»»

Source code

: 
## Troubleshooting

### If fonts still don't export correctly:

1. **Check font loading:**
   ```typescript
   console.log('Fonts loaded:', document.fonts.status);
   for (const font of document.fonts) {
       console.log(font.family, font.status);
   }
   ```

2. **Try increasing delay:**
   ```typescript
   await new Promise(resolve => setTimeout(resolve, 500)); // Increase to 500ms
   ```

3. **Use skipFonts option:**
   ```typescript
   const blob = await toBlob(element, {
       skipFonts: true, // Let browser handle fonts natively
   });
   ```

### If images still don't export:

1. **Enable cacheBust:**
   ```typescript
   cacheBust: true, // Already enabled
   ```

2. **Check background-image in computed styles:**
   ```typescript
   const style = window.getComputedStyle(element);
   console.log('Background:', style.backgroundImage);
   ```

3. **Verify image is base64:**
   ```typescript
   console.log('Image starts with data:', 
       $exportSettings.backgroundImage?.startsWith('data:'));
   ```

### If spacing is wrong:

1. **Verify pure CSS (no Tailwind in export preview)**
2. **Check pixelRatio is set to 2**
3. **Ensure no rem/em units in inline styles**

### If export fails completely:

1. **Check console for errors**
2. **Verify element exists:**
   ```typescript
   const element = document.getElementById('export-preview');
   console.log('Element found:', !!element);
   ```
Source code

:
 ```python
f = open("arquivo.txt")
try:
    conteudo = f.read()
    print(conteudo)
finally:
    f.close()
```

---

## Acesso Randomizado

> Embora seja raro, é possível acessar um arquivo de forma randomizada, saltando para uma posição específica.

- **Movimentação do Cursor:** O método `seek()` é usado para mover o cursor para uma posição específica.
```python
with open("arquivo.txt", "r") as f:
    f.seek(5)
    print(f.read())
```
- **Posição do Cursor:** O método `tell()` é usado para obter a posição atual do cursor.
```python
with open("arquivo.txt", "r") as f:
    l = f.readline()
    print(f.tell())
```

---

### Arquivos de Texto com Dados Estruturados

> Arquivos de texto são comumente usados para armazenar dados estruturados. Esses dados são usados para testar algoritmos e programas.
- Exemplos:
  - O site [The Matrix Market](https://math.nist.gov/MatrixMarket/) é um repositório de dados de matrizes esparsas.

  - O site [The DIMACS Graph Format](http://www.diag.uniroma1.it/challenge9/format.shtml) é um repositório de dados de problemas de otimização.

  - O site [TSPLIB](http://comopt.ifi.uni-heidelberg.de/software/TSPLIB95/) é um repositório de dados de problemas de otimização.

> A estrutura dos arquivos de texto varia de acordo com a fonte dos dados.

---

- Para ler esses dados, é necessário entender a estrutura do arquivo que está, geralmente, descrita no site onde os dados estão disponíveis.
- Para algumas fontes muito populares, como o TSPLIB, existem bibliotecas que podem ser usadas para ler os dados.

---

««

Work instruction:
Copy the records above exactly as written.

Solution for this problem:
Source code

: 
## Troubleshooting

### If fonts still don't export correctly:

1. **Check font loading:**
   ```typescript
   console.log('Fonts loaded:', document.fonts.status);
   for (const font of document.fonts) {
       console.log(font.family, font.status);
   }
   ```

2. **Try increasing delay:**
   ```typescript
   await new Promise(resolve => setTimeout(resolve, 500)); // Increase to 500ms
   ```

3. **Use skipFonts option:**
   ```typescript
   const blob = await toBlob(element, {
       skipFonts: true, // Let browser handle fonts natively
   });
   ```

### If images still don't export:

1. **Enable cacheBust:**
   ```typescript
   cacheBust: true, // Already enabled
   ```

2. **Check background-image in computed styles:**
   ```typescript
   const style = window.getComputedStyle(element);
   console.log('Background:', style.backgroundImage);
   ```

3. **Verify image is base64:**
   ```typescript
   console.log('Image starts with data:', 
       $exportSettings.backgroundImage?.startsWith('data:'));
   ```

### If spacing is wrong:

1. **Verify pure CSS (no Tailwind in export preview)**
2. **Check pixelRatio is set to 2**
3. **Ensure no rem/em units in inline styles**

### If export fails completely:

1. **Check console for errors**
2. **Verify element exists:**
   ```typescript
   const element = document.getElementById('export-preview');
   console.log('Element found:', !!element);
   ```
Source code

:
 ```python
f = open("arquivo.txt")
try:
    conteudo = f.read()
    print(conteudo)
finally:
    f.close()
```

---

## Acesso Randomizado

> Embora seja raro, é possível acessar um arquivo de forma randomizada, saltando para uma posição específica.

- **Movimentação do Cursor:** O método `seek()` é usado para mover o cursor para uma posição específica.
```python
with open("arquivo.txt", "r") as f:
    f.seek(5)
    print(f.read())
```
- **Posição do Cursor:** O método `tell()` é usado para obter a posição atual do cursor.
```python
with open("arquivo.txt", "r") as f:
    l = f.readline()
    print(f.tell())
```

---

### Arquivos de Texto com Dados Estruturados

> Arquivos de texto são comumente usados para armazenar dados estruturados. Esses dados são usados para testar algoritmos e programas.
- Exemplos:
  - O site [The Matrix Market](https://math.nist.gov/MatrixMarket/) é um repositório de dados de matrizes esparsas.

  - O site [The DIMACS Graph Format](http://www.diag.uniroma1.it/challenge9/format.shtml) é um repositório de dados de problemas de otimização.

  - O site [TSPLIB](http://comopt.ifi.uni-heidelberg.de/software/TSPLIB95/) é um repositório de dados de problemas de otimização.

> A estrutura dos arquivos de texto varia de acordo com a fonte dos dados.

---

- Para ler esses dados, é necessário entender a estrutura do arquivo que está, geralmente, descrita no site onde os dados estão disponíveis.
- Para algumas fontes muito populares, como o TSPLIB, existem bibliotecas que podem ser usadas para ler os dados.

---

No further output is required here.